Required actions:
1. According to the abstract, which biogenic amines are said to perform functions in invertebrates analogous to those of norepinephrine?
2. Extract from the abstract the passage running from "Norepinephrine/noradrenaline is a" up to and including "systems remain unclear.", and reproduce it verbatim.

Bauknecht Philipp, Jékely Gáspár
Max Planck Institute for Developmental Biology, Spemannstrasse 35, 72076, Tübingen, Germany.
BMC Biol. 2017 Jan 30;15(1):6. doi: 10.1186/s12915-016-0341-7.
Norepinephrine/noradrenaline is a neurotransmitter implicated in arousal and other aspects of vertebrate behavior and physiology. In invertebrates, adrenergic signaling is considered absent and analogous functions are performed by the biogenic amines octopamine and its precursor tyramine. These chemically similar transmitters signal by related families of G-protein-coupled receptors in vertebrates and invertebrates, suggesting that octopamine/tyramine are the invertebrate equivalents of vertebrate norepinephrine. However, the evolutionary relationships and origin of these transmitter systems remain unclear.

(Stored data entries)
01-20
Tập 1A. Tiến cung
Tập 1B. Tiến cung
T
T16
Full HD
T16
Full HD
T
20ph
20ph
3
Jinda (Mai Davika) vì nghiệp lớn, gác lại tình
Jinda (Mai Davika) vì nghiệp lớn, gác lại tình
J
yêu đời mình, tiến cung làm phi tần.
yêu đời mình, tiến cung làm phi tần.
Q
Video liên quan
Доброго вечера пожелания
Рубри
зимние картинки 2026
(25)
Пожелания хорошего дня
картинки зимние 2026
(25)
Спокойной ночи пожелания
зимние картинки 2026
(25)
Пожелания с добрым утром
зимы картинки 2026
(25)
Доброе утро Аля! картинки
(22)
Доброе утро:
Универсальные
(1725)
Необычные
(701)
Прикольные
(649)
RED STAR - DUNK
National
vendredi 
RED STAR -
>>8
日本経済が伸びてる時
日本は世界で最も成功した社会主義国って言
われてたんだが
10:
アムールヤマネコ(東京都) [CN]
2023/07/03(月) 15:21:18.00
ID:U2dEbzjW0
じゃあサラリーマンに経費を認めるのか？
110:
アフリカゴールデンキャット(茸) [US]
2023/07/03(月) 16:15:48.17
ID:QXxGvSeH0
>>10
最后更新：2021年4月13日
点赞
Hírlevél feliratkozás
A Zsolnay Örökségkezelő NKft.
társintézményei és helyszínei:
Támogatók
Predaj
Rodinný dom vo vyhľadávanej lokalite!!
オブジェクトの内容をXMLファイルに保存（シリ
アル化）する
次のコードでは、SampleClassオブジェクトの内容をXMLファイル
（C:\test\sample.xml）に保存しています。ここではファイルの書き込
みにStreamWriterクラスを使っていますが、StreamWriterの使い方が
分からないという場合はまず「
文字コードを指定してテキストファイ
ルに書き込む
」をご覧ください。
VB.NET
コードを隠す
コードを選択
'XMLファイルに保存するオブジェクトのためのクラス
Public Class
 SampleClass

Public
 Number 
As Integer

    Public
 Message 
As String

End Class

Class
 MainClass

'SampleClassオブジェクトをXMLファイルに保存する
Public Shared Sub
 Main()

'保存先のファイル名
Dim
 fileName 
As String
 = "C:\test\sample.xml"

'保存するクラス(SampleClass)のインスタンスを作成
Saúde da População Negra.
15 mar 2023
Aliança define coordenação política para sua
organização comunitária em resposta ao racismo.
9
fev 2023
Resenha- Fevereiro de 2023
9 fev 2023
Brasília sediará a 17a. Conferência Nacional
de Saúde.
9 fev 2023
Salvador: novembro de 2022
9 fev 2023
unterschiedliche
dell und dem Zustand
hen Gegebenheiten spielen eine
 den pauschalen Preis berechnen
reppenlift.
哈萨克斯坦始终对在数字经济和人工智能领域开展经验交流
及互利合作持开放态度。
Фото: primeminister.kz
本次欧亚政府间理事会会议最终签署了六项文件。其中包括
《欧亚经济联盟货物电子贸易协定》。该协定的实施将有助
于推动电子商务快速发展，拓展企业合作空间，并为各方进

Answers:
1. Octopamine and its precursor tyramine.

2.
Norepinephrine/noradrenaline is a neurotransmitter implicated in arousal and other aspects of vertebrate behavior and physiology. In invertebrates, adrenergic signaling is considered absent and analogous functions are performed by the biogenic amines octopamine and its precursor tyramine. These chemically similar transmitters signal by related families of G-protein-coupled receptors in vertebrates and invertebrates, suggesting that octopamine/tyramine are the invertebrate equivalents of vertebrate norepinephrine. However, the evolutionary relationships and origin of these transmitter systems remain unclear.